> [TEXT SECTION]:

▬▬▬▬▬▬

This movie left me reeling with turmoil and confusion, with feelings of sadness and despair. Those are the notes it strives for.
“Jacob’s Ladder” enters into the hallucinations of a desperate mind, and lives there. It evokes a paranoid-schizophrenic state as effectively as any film I have ever seen. Despite an ending that is intended as victorious, the movie is a thoroughly painful and depressing experience – but, it must be said, one that has been powerfully written, directed and acted.
The story stars Tim Robbins, previously the pleasant young hero of such films as “Bull Durham,” as an American soldier in Vietnam who undergoes a shocking battle experience. The actual nature of the experience is withheld until the end of the film – and even then, we cannot be completely sure we know the truth – but it appears to send him back into civilian life as a psychological time bomb.
Years pass. He gains a doctoral degree, but does not use it.
Instead, after a first marriage fails and a young son is killed in an accident, he goes to work for the U.S. Postal Service, and starts to live with a woman he meets there. Then terrible things begin to happen to him. He is nearly run down by a subway train. Almost run over in the streets. Faceless demons pursue him. His doctor is killed in an automobile explosion. So is a friend.
He begins to suspect that he and his Vietnam friends were victims of some kind of misbegotten Army experiment. That day of their bloody battlefield experience, they all grew dizzy and their heads began to spin, and then he cannot remember what happened next. He was wounded, yes, and airlifted to a hospital – and what then? Flashbacks throughout the film follow his emergency treatment. But what is the secret of what happened? He gathers a group of fellow veterans, and they talk to a lawyer about representing them, but then the veterans and the lawyer back out.
I ordinarily am more than a little impatient with movies that deal with hallucinations, with dream states and delusions, because I feel artificially manipulated; the filmmakers are jerking my chain, and often it’s a lazy substitute for the bother of constructing an intelligent screenplay. “Jacob’s Ladder” is so well made, however, that I didn’t feel impatient this time, because I didn’t have the opportunity. The movie lives right on the raw edge of insanity, and carries us along with it.

▬▬▬▬▬▬

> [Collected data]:
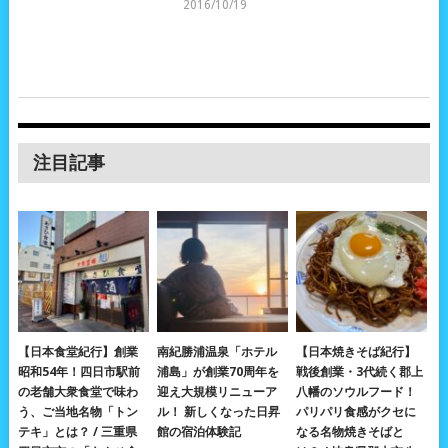
2016/10/19
注目記事
【日本食堂紀行】創業
南紀勝浦温泉「ホテル
【日本焼きそば紀行】
昭和54年！四日市駅前
浦島」が創業70周年を
戦後創業・3代続く郡上
の老舗大衆食堂で味わ
迎え大規模リニューア
八幡のソウルフード！
う、ご当地名物「トン
ル！ 新しくなった日昇
パリパリ食感がクセに
テキ」とは？ / 三重県
館の宿泊体験記
なる名物焼きそばと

▬▬▬▬▬▬

> [ACTIVITY]: Output the full "Jacob's Ladder" review word for word. The rows are not needed for anything here.

> [RESPONSE]:
This movie left me reeling with turmoil and confusion, with feelings of sadness and despair. Those are the notes it strives for.
“Jacob’s Ladder” enters into the hallucinations of a desperate mind, and lives there. It evokes a paranoid-schizophrenic state as effectively as any film I have ever seen. Despite an ending that is intended as victorious, the movie is a thoroughly painful and depressing experience – but, it must be said, one that has been powerfully written, directed and acted.
The story stars Tim Robbins, previously the pleasant young hero of such films as “Bull Durham,” as an American soldier in Vietnam who undergoes a shocking battle experience. The actual nature of the experience is withheld until the end of the film – and even then, we cannot be completely sure we know the truth – but it appears to send him back into civilian life as a psychological time bomb.
Years pass. He gains a doctoral degree, but does not use it.
Instead, after a first marriage fails and a young son is killed in an accident, he goes to work for the U.S. Postal Service, and starts to live with a woman he meets there. Then terrible things begin to happen to him. He is nearly run down by a subway train. Almost run over in the streets. Faceless demons pursue him. His doctor is killed in an automobile explosion. So is a friend.
He begins to suspect that he and his Vietnam friends were victims of some kind of misbegotten Army experiment. That day of their bloody battlefield experience, they all grew dizzy and their heads began to spin, and then he cannot remember what happened next. He was wounded, yes, and airlifted to a hospital – and what then? Flashbacks throughout the film follow his emergency treatment. But what is the secret of what happened? He gathers a group of fellow veterans, and they talk to a lawyer about representing them, but then the veterans and the lawyer back out.
I ordinarily am more than a little impatient with movies that deal with hallucinations, with dream states and delusions, because I feel artificially manipulated; the filmmakers are jerking my chain, and often it’s a lazy substitute for the bother of constructing an intelligent screenplay. “Jacob’s Ladder” is so well made, however, that I didn’t feel impatient this time, because I didn’t have the opportunity. The movie lives right on the raw edge of insanity, and carries us along with it.